In the wake of the Dobbs decision, that number has exploded to more than 4 million, a record for the organization. With less than 40 days until the midterms, Timmaraju said she sees the 100-day mark as “a catalyzing event for the country.”
“On the one hand, it has been devastating for so many,” she said. “We never in a million years would’ve wished to have this moment due to these circumstances, but here we are, and we have an opportunity.”
She was born a month after the Roe decision and has spent much of her career organizing around issues of reproductive and gender rights. Timmaraju said she has been struck by the heightened awareness around the lack of abortion access and the stakes of this decision. Prior to the Dobbs ruling, NARAL’s resources were largely spent on education, destigmatizing abortion and debunking myths.
“That’s where the battle was, for hearts and minds,” said Timmaraju, adding that the focus now is on long-term engagement and converting NARAL members into voters and volunteers who will knock on doors, phone bank, and defeat anti-abortion and anti-democracy candidates in November and beyond.
“This is a watershed mobilization moment for our movement,” she said. “We don’t have to educate voters; we have to turn them out. And this is also about making reproductive freedom voters and activists democracy voters and activists. While the majority of Americans are with us, we can’t win if we don’t have true protections and reform of our democratic institutions.”
Susan B. Anthony Pro-Life America declined to comment on what the organization sees as changes since Dobbs.
While we have seen impacts on people’s lives and our politics, it’s still early. This summer after the Supreme Court ruled, Naomi Cahn, along with two other professors at the University of Virginia, developed a new course for the fall, “After Dobbs.”
Already, she said, they and their students are discovering a lot to explore in this new landscape.
“We’re looking at the impact on reproductive rights, the impact on the physician/patient relationship, and the impact on other aspects of state support for families and potential legislative responses,” Cahn said. “Suddenly, the decision has made people think much more about these issues and what these issues mean in a larger context. We’re still figuring it out, but we are starting to learn.”
Cahn’s first job, less than a decade after the Roe decision, was working on abortion rights. She said she has also been struck by how much attention is being paid to the issue now, and how increasingly politically polarizing it has become over her lifetime.

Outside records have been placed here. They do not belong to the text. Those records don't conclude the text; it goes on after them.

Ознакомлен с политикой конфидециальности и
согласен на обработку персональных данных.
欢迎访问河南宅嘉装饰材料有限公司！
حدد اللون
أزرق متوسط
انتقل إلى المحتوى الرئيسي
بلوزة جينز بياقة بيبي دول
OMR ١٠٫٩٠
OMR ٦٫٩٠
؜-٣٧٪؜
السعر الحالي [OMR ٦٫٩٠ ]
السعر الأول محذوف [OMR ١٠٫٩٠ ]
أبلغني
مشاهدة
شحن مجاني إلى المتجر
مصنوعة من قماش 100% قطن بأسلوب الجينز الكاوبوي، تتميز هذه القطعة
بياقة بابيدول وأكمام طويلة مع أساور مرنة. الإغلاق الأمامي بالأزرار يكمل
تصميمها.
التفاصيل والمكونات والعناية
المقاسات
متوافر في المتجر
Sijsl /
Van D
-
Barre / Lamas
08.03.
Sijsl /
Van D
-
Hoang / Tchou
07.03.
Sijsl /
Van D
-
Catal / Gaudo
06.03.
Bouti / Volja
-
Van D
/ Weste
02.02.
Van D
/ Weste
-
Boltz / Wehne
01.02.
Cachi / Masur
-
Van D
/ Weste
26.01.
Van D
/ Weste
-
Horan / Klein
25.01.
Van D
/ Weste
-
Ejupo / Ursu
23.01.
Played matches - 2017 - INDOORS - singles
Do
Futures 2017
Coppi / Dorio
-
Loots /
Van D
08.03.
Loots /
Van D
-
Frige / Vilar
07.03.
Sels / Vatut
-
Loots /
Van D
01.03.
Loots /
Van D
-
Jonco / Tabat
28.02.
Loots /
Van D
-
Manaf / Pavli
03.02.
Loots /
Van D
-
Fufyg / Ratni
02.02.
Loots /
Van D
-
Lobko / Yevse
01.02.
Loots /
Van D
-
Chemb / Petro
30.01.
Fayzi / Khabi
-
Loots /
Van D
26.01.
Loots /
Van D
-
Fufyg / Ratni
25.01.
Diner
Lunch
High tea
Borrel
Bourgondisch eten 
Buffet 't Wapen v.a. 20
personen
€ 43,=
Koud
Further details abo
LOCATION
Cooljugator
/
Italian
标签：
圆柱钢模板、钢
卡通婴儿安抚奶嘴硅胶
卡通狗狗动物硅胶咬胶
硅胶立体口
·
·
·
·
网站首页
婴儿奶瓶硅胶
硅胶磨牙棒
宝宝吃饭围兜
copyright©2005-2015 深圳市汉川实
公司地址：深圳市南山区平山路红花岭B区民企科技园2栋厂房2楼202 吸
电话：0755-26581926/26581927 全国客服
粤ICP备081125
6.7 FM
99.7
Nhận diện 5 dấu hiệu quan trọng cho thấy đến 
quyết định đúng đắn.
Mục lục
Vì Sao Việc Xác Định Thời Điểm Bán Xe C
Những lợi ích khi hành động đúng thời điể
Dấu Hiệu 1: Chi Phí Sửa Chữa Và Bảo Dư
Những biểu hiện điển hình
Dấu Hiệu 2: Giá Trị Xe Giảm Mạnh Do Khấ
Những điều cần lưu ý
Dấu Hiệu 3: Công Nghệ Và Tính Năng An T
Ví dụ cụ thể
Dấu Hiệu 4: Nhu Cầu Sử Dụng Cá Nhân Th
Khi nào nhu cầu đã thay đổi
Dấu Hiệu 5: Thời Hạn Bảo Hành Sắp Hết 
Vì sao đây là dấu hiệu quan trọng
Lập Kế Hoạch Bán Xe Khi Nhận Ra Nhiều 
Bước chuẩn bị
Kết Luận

“It’s important on political campaigns, to nonprofit organizations, on college campuses, to anyone who might become pregnant and to anyone who knows someone who might become pregnant,” Cahn said. “I hope it opens up these broader conversations about not just the ability to obtain an abortion, but the ability to obtain adequate reproductive care, to exercise autonomy over one’s own body and a whole host of issues that involve rights to personal privacy.”
The early days of the Dobbs decision have unleashed a political energy around abortion not seen in decades. Will it be sustained into the midterm elections and beyond? How will lawmakers, medical providers and patients navigate the new and uncertain health care terrain created by the ruling and the state laws that continue to replace Roe?
What we know is that our country has changed dramatically in the past 100 days. What we don’t know is what direction we go in from here.